Weekly Update: Work Work Work

By , 2016年 3月 24日

Alright! Roaring back to life here. New venues, new bands, old topics to tackle with new media. It’s been great hibernating but now the birds are out, the buds are blooming and it’s time to get to work. Here’s a hardcore weekend itinerary to suit your underground art & music needs:


First up: Friday. Though it’s only held one show so far, Fruityspace has already become a go-to for the fringe bookers and bands (including us) displaced by last year’s closures of such noise-friendly venues as XP and Zajia Lab. Went to check out Malaysian duo FUGU the other week, and the site is great: a tight, cozy basement with seating and standing room for about 50 and a stocked beer fridge. Friday would be a fine time to check it out for yourself, when they test out their new DIY soundproofing with sets by two of the best new bands to bubble up in Beijing over the last year, 工工工 and Boiled Hippo. Check out live cuts from each of them in our Primate Anxiety chunjie mix, or check out 工工工’s style here:

8:30pm start, 40rmb at the door


Two solid options for live music on Saturday night, depending on your mood. The glossier option is at Yugong Yishan, which hosts the official launch of Howie Lee’s first full-length, Mù Chè Shān Chū. Howie’s emerged as a leading light of the Beijing electronic music scene, pushing Chinese artists toward increasing international recognition and pulling up a whole emerging generation of homegrown bedroom producers on the domestic front. (Read more about Howie and the Do Hits label in my Time Out profile.)

:::::

• [Set tasks]
**1.** Name every music venue mentioned in the weekly update.
**2.** Pick up the weekly update on Beijing shows after its last sentence and keep writing it.
The rows after this weekly update are separate material.

:::::

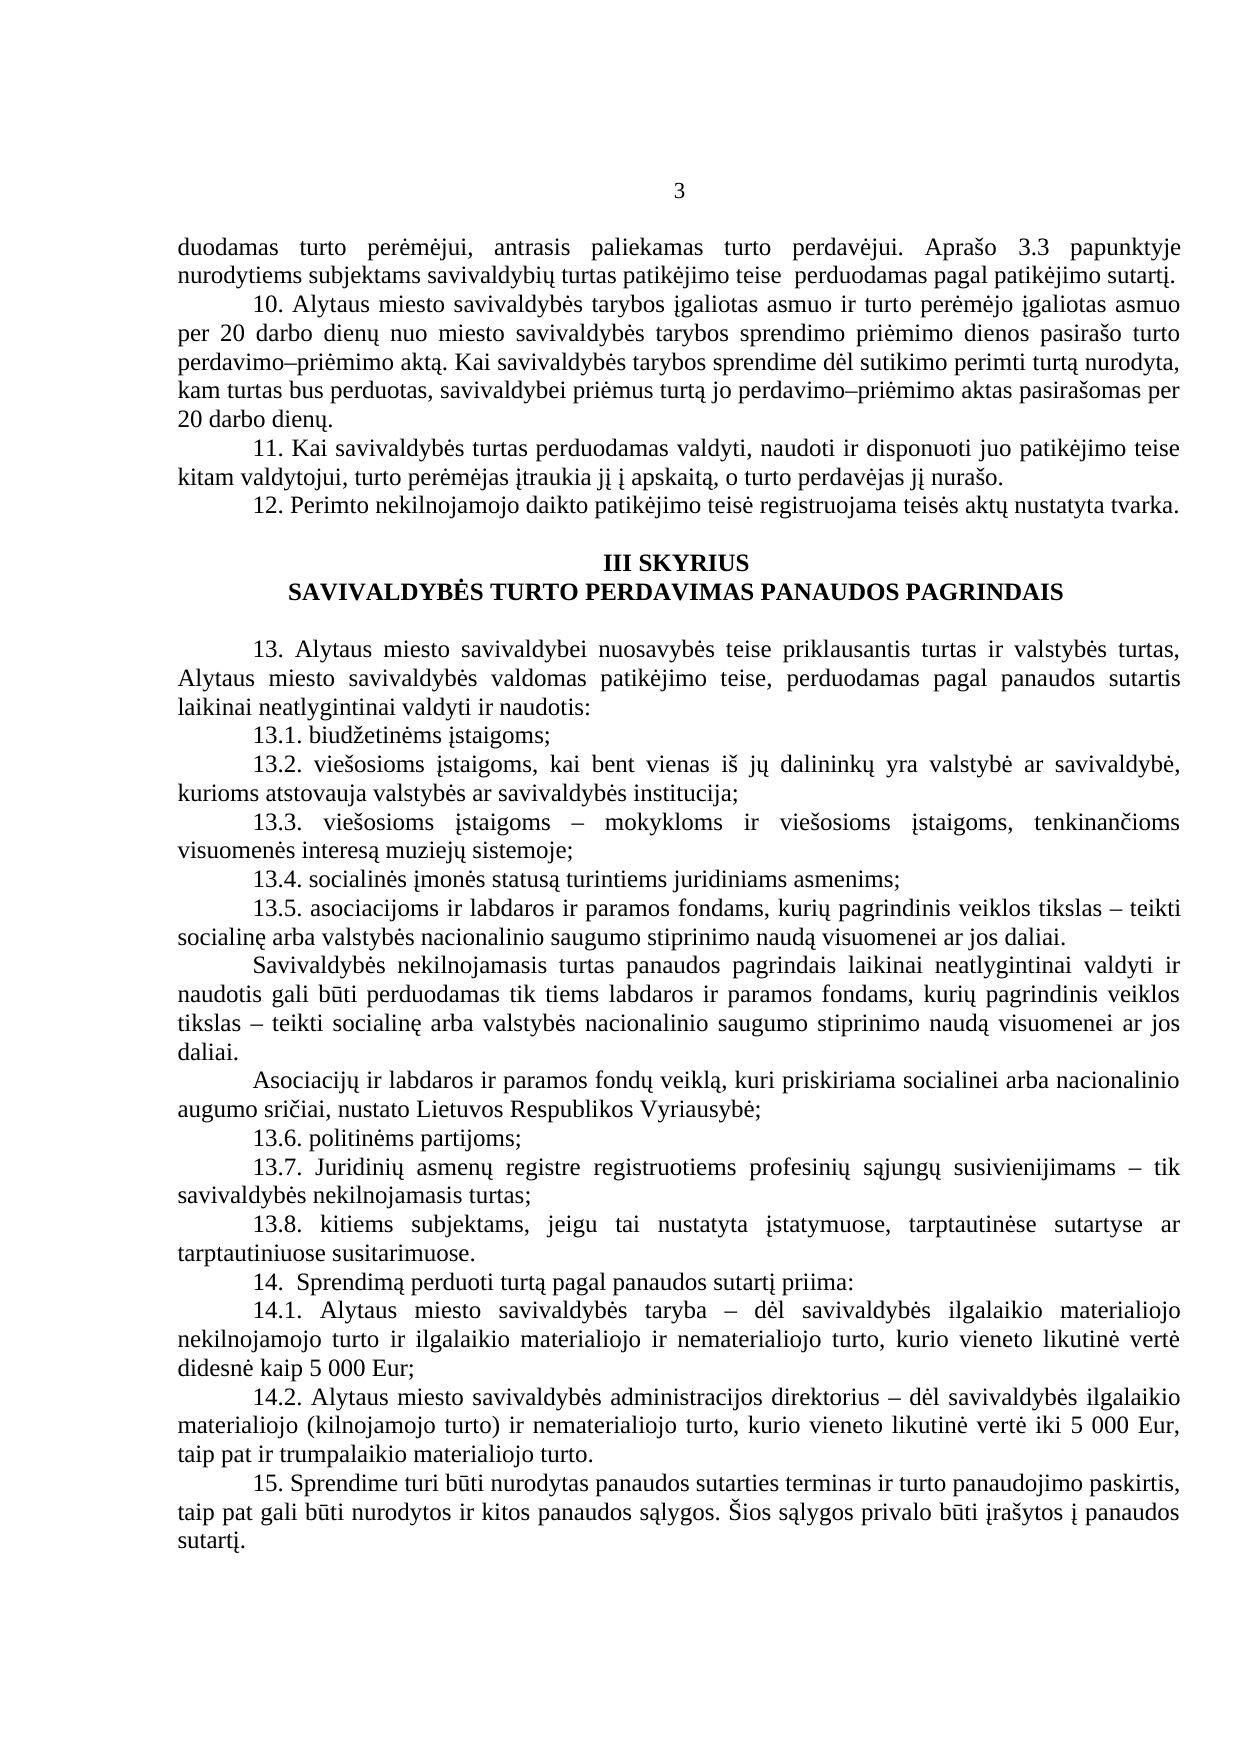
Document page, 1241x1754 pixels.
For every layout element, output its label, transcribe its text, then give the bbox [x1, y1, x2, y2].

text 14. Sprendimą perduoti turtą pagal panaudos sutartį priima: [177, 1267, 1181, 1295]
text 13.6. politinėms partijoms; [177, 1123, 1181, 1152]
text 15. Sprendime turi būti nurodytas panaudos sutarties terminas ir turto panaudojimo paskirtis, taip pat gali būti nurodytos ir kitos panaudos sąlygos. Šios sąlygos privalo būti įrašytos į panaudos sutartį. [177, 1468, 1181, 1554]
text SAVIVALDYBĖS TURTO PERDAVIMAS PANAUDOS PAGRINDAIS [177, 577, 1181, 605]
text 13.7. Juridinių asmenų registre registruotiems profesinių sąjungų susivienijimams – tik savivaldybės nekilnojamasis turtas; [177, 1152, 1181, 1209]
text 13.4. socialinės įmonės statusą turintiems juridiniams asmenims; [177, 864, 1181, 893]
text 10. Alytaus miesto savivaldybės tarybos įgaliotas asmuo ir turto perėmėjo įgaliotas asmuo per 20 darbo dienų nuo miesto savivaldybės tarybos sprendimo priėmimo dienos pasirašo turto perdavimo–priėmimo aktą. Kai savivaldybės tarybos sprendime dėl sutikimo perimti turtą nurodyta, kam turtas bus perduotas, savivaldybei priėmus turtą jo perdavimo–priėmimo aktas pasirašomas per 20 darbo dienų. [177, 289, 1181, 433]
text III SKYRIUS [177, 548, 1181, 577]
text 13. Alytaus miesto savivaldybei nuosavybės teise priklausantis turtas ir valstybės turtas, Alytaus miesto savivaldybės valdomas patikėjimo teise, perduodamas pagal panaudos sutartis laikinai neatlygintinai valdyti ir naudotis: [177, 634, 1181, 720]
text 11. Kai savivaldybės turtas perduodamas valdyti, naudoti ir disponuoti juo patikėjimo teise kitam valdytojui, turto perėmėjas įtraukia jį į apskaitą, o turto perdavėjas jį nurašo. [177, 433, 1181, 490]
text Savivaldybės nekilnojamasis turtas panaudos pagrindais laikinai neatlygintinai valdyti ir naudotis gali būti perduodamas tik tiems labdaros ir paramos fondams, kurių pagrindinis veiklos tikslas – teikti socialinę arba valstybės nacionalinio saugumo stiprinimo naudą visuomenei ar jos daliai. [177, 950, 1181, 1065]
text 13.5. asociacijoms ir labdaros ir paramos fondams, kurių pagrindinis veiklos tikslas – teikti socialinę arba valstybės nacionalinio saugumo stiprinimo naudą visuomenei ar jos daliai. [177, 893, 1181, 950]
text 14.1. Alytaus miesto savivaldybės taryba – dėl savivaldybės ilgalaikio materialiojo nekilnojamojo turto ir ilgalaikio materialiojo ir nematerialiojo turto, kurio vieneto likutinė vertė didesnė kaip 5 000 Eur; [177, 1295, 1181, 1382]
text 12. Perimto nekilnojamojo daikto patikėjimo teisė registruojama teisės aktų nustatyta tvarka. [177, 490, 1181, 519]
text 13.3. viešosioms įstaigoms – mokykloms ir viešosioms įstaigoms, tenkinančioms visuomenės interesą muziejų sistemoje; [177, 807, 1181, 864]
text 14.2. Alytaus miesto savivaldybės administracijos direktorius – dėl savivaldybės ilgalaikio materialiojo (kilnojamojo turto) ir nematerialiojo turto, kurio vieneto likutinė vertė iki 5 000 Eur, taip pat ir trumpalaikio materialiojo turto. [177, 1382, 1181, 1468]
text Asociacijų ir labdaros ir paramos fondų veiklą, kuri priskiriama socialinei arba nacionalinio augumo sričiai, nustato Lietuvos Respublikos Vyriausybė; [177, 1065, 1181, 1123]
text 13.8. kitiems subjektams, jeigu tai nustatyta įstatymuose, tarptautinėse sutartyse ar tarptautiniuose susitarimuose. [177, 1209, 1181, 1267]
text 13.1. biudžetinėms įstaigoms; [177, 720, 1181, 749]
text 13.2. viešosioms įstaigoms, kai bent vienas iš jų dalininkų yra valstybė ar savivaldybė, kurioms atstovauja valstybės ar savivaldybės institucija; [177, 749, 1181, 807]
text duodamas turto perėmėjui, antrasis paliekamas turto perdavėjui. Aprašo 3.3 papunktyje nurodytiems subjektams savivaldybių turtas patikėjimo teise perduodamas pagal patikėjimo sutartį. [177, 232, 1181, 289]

:::::

• [Answer set]
**1.** Fruityspace, XP, Zajia Lab, Yugong Yishan

**2.**
In addition to Howie’s live A/V set, Saturday’s show will feature a suite of overseas Chinese artists, most of whom are playing China for the first time at this gig as part of Do Hits/Noisey’s new Motherland initiative. These include Sydney-based r&b producer Nehzuil, LA-based beatmaker and instrument builder Mike Gao, and NYC-based rapper Bohan Phoenix, featured in the bananas music video above (youtube).

Yugong Yishan, 9pm start, 150rmb at the door


For something a whole lot sloppier, rock on over to the newly expanded School Rock’n’Roll Slash Football Bar to check the latest turn from from sick, sleazy Shanghai doowop punks Round Eye. Their self-titled LP from last year was one of my most slept on, but it rips hard and the band delivers it a bit differently live every time I see them, I guess depending on the other bands on the bill and their respective levels of inebriation. Stream:

This time through Round Eye is traveling with US band Mr. Clit and the Pink Cigarettes, whom they met in Indianapolis, OH during a typically frenzied Daikaiju stage attack. They subsequently toured the USA together and now Round Eye are returning the favor in China. Seems like good times based on this list of influences: “Hedwig and the Angry Inch, The Yeah Yeah Yeahs, The Misfits, Pee Wee Herman, Cyndi Lauper, The Bronx, and the queen of rock ‘n’ roll, Elton John!”

Lots of local support on this bill as well, with sets by Bedstars, Social Boar and Guiguisuisui.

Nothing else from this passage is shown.